In this week’s episode of Something Something Broncos, Laurie Lattimore-Volkman, Jess Place, and I get into the way back machine to review the rise of the Orange Crush in Denver. The Orange Crush defense had an historic run in 1977. The suffocated opposing offenses and willed their team to a 12-2 record that year.

The ride didn’t end until the Super Bowl when the Dallas Cowboys own defense dominated forcing a Super Bowl record eight turnovers against the Denver Broncos offense, but that doesn’t diminish the kind of season that Orange Crush defense had. They gave up over 20 points just once during the regular season and held their opponents to under 10 an incredible seven times that season.

It was a defense built from the ground up. Each player they added to the mix beginning in 1969 would culminate in a squad that could beat any team on its own. Let’s take a look at how Denver built that extraordinary unit.


Billy Thompson. With their third round pick, the Broncos picked up a little known defensive back out of Maryland Eastern Shore.


Lyle Alzado. Drafted in the fourth round of the 1971 NFL Draft, Alzado became a key piece of the Orange Crush defense. Many believe he’d be in the Broncos’ Ring of Fame had he not ended up playing for the Las Angeles Raiders.


Barney Chavous. In the second round, the Broncos found their starting defensive end in Chavous. He played his entire career in Denver and still ranks fourth on the teams all-time sack list with 75. That number is unofficial since sack numbers weren’t kept as an official stat in 1982, but we’ll believe Wikipedia on that one.

Tom Jackson. Later in that same 1973 NFL Draft, the Broncos snagged Tom Jackson in the fourth round. He would go on to be named a three-time All Pro and a member of the Broncos Ring of Fame.


Randy Gradishar. Speaking of Ring of Famers, the Broncos drafted another one in the first round of the 1974 NFL Draft and Gradishar would live up to his draft status every step of the way. He was NFL Defensive Player of the Year in 1978 and a six-time All Pro, but according to Hall of Fame voters he was just a guy out there.

Joe Rizzo. Rizzo was drafted in the 15th round that year by the Buffalo Bills. He didn’t last long there and would end up with the Broncos by the start of his rookie year. He’d play his entire career in Denver and was an integral part of that 1977 defense.

——————

* [Work to complete] Retype the stretch of the Orange Crush article from "Randy Gradishar. Speaking" through "that 1977 defense." without changing a word.

* [Supplied information]
——————

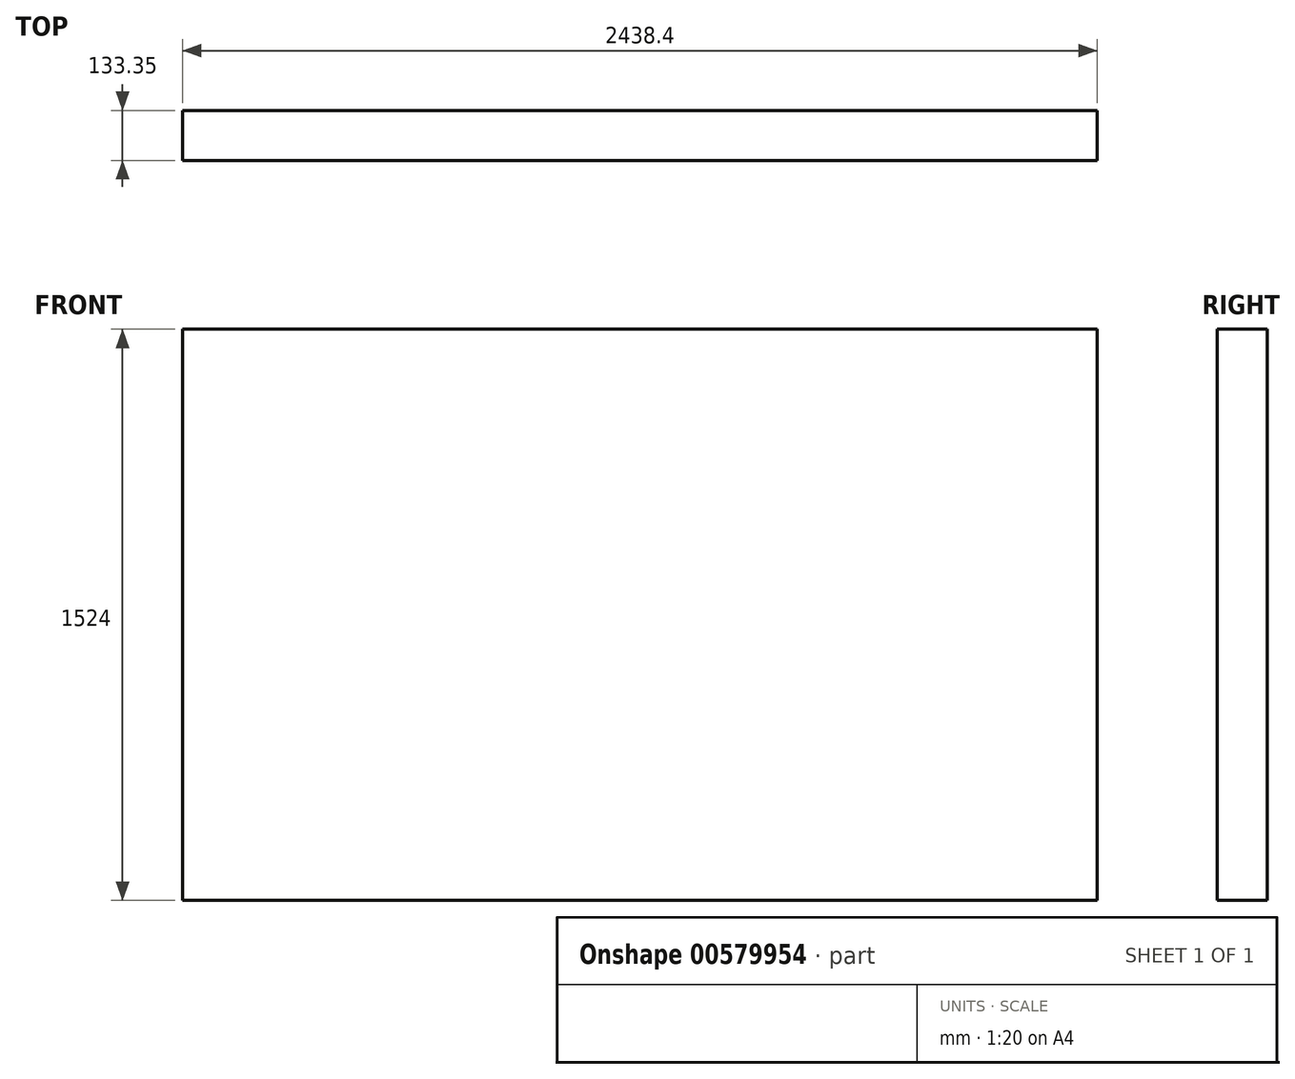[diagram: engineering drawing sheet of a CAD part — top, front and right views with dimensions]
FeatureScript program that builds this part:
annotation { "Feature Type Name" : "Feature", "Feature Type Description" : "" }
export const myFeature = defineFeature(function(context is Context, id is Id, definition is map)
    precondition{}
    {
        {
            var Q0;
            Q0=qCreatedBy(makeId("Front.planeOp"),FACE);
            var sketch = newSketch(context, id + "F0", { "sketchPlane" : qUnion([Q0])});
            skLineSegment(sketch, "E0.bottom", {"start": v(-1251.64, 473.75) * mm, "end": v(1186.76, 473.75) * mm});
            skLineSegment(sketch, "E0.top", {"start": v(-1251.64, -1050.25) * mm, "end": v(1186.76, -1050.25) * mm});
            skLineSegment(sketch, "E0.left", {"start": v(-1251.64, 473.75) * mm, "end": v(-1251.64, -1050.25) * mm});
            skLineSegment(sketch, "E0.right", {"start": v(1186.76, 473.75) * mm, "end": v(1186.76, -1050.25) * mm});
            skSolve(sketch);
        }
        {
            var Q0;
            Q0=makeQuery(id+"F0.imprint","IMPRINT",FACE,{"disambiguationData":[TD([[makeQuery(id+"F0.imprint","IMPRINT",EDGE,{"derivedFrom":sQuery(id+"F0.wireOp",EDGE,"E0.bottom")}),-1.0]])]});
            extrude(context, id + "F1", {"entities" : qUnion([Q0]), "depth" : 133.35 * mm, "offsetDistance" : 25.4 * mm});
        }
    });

——————

* [Solution to this exercise]
Randy Gradishar. Speaking of Ring of Famers, the Broncos drafted another one in the first round of the 1974 NFL Draft and Gradishar would live up to his draft status every step of the way. He was NFL Defensive Player of the Year in 1978 and a six-time All Pro, but according to Hall of Fame voters he was just a guy out there.

Joe Rizzo. Rizzo was drafted in the 15th round that year by the Buffalo Bills. He didn’t last long there and would end up with the Broncos by the start of his rookie year. He’d play his entire career in Denver and was an integral part of that 1977 defense.